Port Saint John Announces Extension to Popular Waterfront Walking Trail
Waterways are a central feature in most urban cores. People like to look at them, walk along them, dip their toes in them – residents and tourists alike.
An industrial city, Saint John had for decades restricted access to the public because industrial developments ringed the inner harbour. A former writer with the old Saint John Times Globe once did a wonderful feature series of stories where he tried to walk around the barriers to the inner harbour to illustrate how hard it was to do. Then along came Harbour Passage in 2006, the well-travelled cranberry walking trail that now snakes around the water’s edge from the old sugar refinery site to the Reversing Falls.
There remain stretches of industrial and commercial lands where the general public can’t get close to the water’s edge, but Port Saint John is doing its part to rectify that. In partnership with Saint John Waterfront and TD Bank, they’re constructing a 500-metre extension that will take the trail to the water’s edge at the end of Long Wharf.

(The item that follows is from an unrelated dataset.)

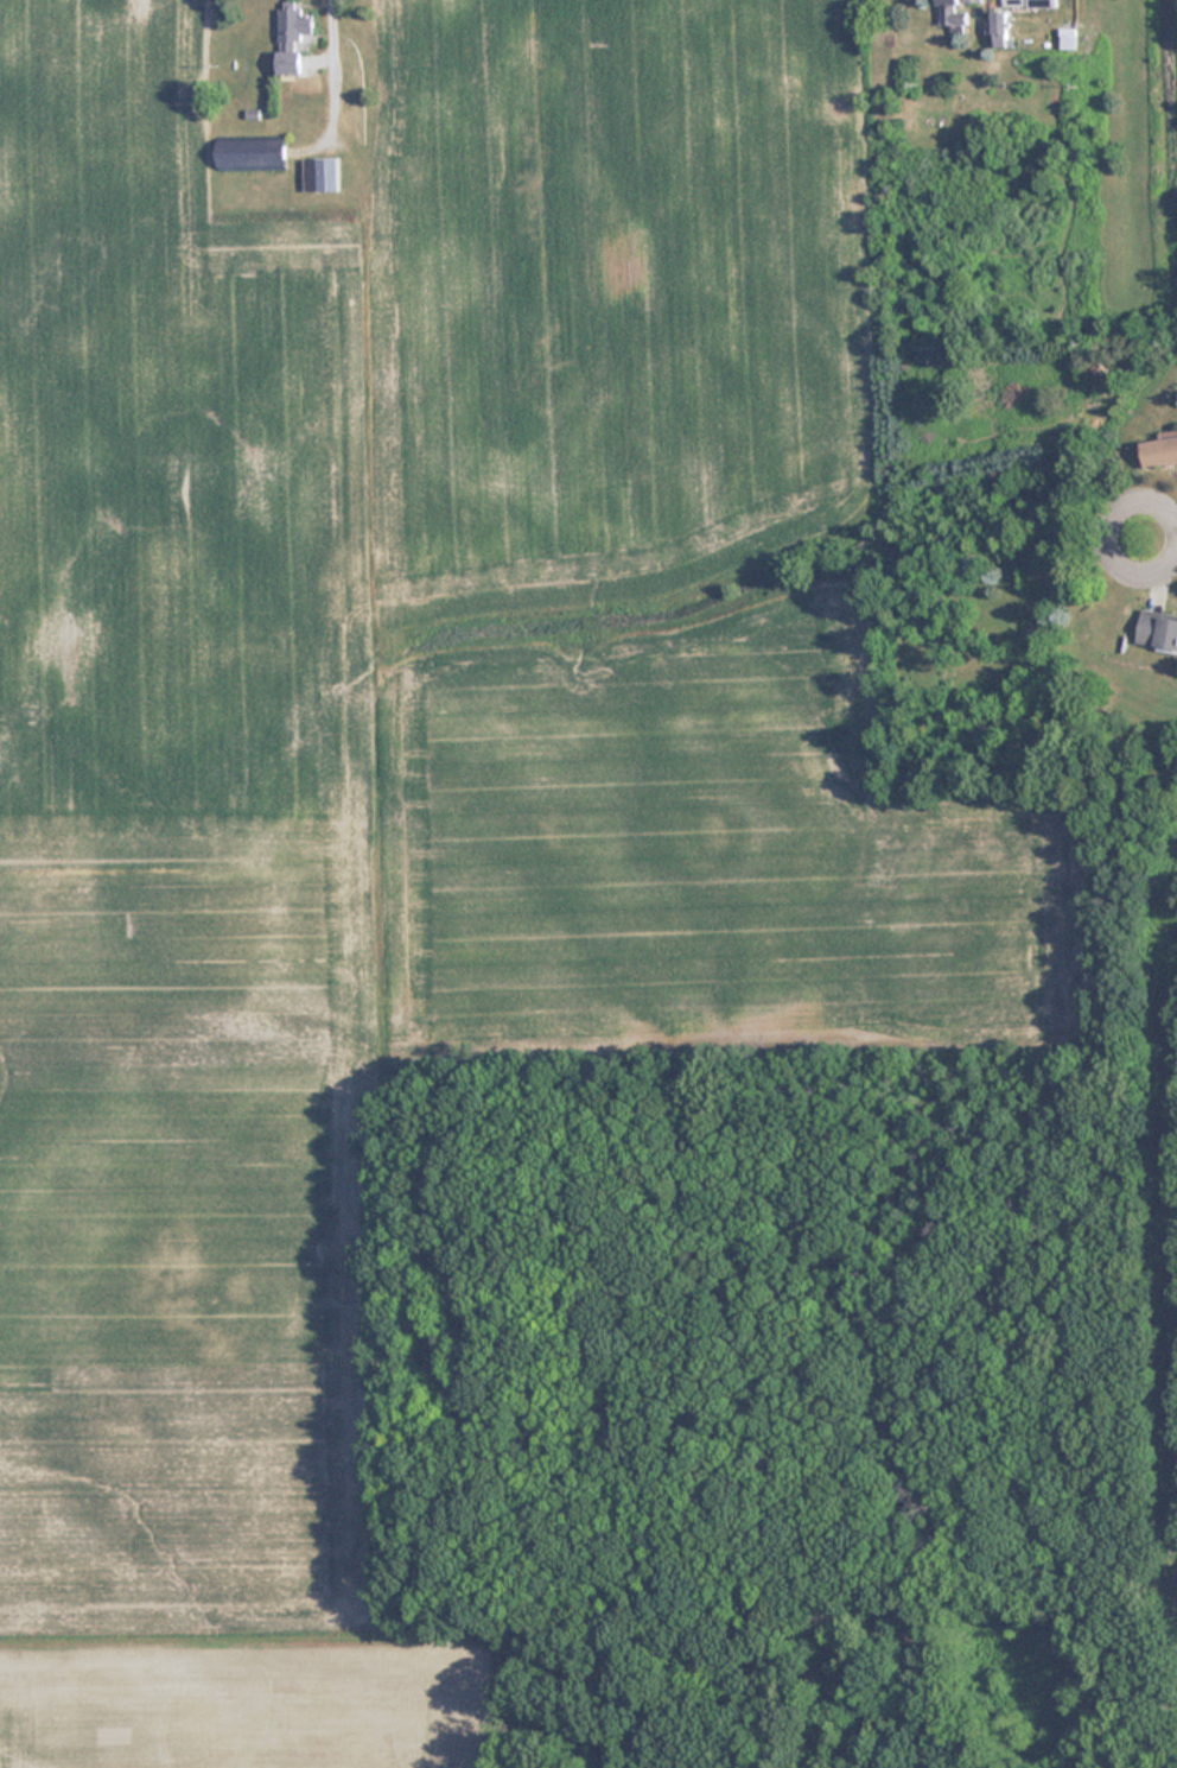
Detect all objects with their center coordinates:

Public access to Port lands has been an issue with waterfront development from the beginning. It’s been difficult to strike a balance between the economic and security needs of the industrial and commercial developments with the needs of residents and tourists, who are economic drivers in their own rights.

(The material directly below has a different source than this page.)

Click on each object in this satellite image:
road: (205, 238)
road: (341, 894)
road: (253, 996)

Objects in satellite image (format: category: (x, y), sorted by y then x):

The decision to partner on an extension of Harbour Passage is one of the ways the Port is trying to address those conflicting needs, says Jim Quinn, president and CEO of Port Saint John, in an interview after the announcement today.
Port Saint John had previously constructed a public lookout on the roof of the Diamond Jubilee Cruise Terminal, which has security requirements around the dock of those ships, and they’ve now begun work on the new Harbour Passage extension.
“People want access to Port property,” says Quinn, “and that’s become so difficult since the security requirements that have been implemented since the 9/11 [terrorist attacks]. And yet we’ve been trying to think of innovative ways to do that.”
Quinn says the trail extension should be ready in time for Canada Day, July 1, as part of the commemorations of the country’s 150th birthday celebrations.